#### ESERCIZIO PROPOSTO A:
Filtra le righe che seguono e trascrivi ciascuna di quelle che contengono la stringa "time".

#### ESTRATTO DEL DOCUMENTO:
* * *

A me piace pensare che quello che ha differenziato, differenzia e differenzierà sempre il Genoano dall'essere semplice tifoso è la Fede. Come quella dimostrata da chi mai si è allontanato anche in tempi veramente difficili. Quando c'era veramente da aiutare il Grifone. Mi auguro anch'io che ritornino tutti ma veramente tutti perchè il Genoa di oggi lo merita dal Presidente all'allenatore a tutti i ragazzi, perchè uno stadio straripante di colori rossoblu da emozioni bellissime. Ma il famoso carro proprio tutti non potrà contenerli.. o no ?

* * *

#### RIGHE DI DATI:
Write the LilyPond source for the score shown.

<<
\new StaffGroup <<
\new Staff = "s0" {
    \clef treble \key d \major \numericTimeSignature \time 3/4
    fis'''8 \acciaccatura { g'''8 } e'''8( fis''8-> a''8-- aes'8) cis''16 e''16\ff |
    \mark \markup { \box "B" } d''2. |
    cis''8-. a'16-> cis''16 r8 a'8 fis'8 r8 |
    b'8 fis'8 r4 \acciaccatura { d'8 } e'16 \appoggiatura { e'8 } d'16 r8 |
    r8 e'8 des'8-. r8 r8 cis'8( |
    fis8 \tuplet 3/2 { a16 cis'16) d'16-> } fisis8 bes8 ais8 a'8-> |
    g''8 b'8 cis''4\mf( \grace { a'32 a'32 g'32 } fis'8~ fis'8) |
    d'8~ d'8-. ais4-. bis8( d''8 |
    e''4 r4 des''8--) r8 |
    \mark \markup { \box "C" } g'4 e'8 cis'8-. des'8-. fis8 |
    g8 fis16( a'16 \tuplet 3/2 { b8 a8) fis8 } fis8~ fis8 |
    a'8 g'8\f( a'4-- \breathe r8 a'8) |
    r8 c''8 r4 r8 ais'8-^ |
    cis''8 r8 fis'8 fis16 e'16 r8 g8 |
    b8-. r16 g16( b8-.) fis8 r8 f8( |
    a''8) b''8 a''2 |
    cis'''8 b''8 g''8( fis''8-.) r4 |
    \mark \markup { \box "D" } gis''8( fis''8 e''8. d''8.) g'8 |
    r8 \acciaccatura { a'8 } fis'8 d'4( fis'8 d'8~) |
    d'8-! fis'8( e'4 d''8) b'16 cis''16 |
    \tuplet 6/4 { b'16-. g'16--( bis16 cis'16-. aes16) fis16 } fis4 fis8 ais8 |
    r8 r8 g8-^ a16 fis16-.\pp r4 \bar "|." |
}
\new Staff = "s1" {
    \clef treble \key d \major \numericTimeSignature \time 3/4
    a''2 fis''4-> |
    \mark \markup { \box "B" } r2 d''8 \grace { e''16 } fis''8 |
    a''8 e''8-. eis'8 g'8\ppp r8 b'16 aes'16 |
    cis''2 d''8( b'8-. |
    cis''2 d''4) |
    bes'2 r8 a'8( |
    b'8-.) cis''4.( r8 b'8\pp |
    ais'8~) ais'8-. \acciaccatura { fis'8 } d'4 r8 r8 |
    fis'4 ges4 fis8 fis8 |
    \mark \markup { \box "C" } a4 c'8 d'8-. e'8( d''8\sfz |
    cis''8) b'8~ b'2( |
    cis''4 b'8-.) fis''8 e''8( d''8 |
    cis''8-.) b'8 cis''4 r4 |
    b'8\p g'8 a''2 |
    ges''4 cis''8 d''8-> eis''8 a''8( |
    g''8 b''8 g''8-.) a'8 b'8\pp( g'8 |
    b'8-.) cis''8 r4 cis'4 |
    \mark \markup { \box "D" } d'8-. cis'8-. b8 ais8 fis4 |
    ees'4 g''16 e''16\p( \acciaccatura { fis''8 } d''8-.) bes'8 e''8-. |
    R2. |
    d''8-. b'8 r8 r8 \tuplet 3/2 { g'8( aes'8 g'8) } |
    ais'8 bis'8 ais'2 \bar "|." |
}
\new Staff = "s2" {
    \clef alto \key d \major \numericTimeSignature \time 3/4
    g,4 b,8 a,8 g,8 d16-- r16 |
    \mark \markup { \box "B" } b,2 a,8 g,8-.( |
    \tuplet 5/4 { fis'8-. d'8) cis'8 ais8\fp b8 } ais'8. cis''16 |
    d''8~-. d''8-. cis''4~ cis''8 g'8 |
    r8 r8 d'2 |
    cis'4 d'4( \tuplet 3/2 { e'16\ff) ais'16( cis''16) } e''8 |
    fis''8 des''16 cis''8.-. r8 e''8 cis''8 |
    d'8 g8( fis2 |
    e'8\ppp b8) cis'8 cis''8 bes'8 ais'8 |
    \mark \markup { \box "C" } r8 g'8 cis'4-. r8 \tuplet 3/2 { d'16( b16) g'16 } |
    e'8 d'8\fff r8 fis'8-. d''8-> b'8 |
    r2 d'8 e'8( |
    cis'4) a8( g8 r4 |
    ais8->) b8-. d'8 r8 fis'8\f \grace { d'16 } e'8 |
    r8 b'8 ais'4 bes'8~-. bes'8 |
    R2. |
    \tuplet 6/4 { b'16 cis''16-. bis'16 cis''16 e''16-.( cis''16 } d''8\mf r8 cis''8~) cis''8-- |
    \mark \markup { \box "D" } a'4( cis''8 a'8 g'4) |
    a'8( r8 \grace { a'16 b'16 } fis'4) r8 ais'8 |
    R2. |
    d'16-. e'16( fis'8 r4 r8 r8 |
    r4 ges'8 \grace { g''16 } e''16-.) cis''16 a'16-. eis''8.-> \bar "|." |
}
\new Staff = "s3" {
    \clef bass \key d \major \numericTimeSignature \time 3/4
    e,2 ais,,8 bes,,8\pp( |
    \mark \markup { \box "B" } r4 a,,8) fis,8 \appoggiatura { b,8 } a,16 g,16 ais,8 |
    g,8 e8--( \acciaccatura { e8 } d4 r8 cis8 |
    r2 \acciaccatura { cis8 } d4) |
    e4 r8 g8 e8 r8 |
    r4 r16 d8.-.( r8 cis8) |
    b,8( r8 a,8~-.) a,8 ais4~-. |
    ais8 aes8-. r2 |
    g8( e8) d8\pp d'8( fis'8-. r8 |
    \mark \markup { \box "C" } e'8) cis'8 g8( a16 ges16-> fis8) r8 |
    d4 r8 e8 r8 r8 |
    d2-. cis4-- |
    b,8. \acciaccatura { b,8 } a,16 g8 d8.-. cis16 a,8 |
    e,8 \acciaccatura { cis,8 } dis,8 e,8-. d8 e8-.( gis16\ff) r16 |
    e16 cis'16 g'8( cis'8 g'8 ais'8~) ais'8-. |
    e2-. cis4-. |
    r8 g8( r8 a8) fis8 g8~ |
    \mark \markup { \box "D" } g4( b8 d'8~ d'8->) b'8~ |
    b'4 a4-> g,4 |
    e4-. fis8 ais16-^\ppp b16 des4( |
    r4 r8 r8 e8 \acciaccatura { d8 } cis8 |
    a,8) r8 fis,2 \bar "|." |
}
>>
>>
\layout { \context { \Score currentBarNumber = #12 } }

* * *

#### ESERCIZIO PROPOSTO B:
Cita testualmente, dal brano sui tifosi del Genoa, il passo che va da "A me piace pensare" a "contenerli.. o no ?".

#### RISPOSTA SCRITTA A:
    \clef treble \key d \major \numericTimeSignature \time 3/4
    \clef treble \key d \major \numericTimeSignature \time 3/4
    \clef alto \key d \major \numericTimeSignature \time 3/4
    \clef bass \key d \major \numericTimeSignature \time 3/4

#### RISPOSTA SCRITTA B:
A me piace pensare che quello che ha differenziato, differenzia e differenzierà sempre il Genoano dall'essere semplice tifoso è la Fede. Come quella dimostrata da chi mai si è allontanato anche in tempi veramente difficili. Quando c'era veramente da aiutare il Grifone. Mi auguro anch'io che ritornino tutti ma veramente tutti perchè il Genoa di oggi lo merita dal Presidente all'allenatore a tutti i ragazzi, perchè uno stadio straripante di colori rossoblu da emozioni bellissime. Ma il famoso carro proprio tutti non potrà contenerli.. o no ?